Sunday, April 5, 2009

Oyun Musa Moses Spring








It is said that during the Israelites flight from Pharoah in Egypt across the Red Sea, ( Sea of Reeds )to Sinai, Moses led his people from the Land of Goshen to the Sea of Aqaba.

Exodus 15:22-26 Then Moses led Israel from the Red Sea and they went into the Desert of Shur. For three days they traveled in the desert without finding water. 23 When they came to Marah, they could not drink its water because it was bitter. (That is why the place is called Marah.) 24 So the people grumbled against Moses, saying, "What are we to drink?" 25 Then Moses cried out to the Lord, and the Lord showed him a piece of wood. He threw it into the water, and the water became sweet. There the Lord made a decree and a law for them, and there he tested them. 26 He said, "If you listen carefully to the voice of the Lord your God and do what is right in his eyes, if you pay attention to his commands and keep all his decrees, I will not bring on you any of the diseases I brought on the Egyptians, for I am the Lord, who heals you."

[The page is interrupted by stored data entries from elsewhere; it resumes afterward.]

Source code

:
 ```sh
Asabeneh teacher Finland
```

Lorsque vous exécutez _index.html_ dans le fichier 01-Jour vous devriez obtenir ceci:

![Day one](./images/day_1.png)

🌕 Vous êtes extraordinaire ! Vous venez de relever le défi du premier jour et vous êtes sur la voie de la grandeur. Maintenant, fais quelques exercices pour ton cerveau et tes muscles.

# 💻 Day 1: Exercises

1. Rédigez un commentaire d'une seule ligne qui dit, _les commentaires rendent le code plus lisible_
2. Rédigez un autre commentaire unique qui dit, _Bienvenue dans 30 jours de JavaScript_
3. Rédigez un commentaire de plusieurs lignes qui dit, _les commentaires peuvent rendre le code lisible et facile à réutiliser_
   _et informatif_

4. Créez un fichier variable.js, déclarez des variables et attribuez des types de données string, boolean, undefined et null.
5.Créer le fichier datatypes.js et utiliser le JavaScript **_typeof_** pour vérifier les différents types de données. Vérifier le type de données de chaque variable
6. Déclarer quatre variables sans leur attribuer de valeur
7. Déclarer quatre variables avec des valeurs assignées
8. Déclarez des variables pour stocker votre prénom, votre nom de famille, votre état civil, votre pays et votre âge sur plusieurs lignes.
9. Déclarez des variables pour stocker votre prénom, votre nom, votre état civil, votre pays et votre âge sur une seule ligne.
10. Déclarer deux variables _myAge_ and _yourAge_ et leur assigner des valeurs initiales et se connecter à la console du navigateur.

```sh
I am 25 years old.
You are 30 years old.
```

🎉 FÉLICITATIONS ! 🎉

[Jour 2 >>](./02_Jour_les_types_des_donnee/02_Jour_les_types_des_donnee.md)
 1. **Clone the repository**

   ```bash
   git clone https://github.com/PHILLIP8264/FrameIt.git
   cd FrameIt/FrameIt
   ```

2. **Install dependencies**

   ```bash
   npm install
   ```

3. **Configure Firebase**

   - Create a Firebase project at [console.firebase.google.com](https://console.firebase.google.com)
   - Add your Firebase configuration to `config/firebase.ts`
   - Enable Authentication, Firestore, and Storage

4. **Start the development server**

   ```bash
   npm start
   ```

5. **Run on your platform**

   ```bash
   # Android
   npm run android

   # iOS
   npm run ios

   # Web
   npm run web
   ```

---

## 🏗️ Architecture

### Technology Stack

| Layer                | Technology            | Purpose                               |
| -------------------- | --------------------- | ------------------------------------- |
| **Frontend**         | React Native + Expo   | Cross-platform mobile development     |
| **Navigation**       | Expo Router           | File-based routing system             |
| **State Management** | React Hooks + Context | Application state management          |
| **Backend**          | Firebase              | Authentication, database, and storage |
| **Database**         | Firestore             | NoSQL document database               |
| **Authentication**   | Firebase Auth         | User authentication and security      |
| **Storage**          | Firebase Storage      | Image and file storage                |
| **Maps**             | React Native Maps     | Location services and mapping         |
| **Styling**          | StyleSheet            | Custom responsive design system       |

The land of Goshen, in ancient biblical times also known as Avaris, then Pi-Ramees, and today as Tanis in the Governerate of Sharqeya in the Egyptian Delta, was the starting point of the journey which took according to the biblical texts 40 years.
When Pharoah Ramsis II banished the Israelites from Egypt, across the Red Sea, it seems from historical legend the route they took was from Modern day Ismailia, across the Red Sea and landed on the Suez Gulf shore of Sinai in the region of Marah, now known as Oyun Musa, because it was here that Moses tried to find drinking water for his people and when he pleaded to God for intervention, God asked Moses to cast his wooden staff into the bitter springs, and they became drinkable.

Oyun Musa springs today is a fertile oasis some 20 km from the Suez crossing at the Ahmed Hamdi Tunnel.
Undeveloped and much as it would have appeared in Moses time the springs are situated through the bedouin settlement approached prior to the Oyun Musa Checkpoint, past the village houses in between date palms which thrive in the moist sandy terrain.
During the few minutes drive through the village to the springs, visitors will see the bedouin ladies washing their goats and sheep, and tending to their flocks in the warm sunshine, and the bedouin children will be vying to accompany you to the springs and tell you of their God given powers of healing everything from Rheumatism to Dandruff.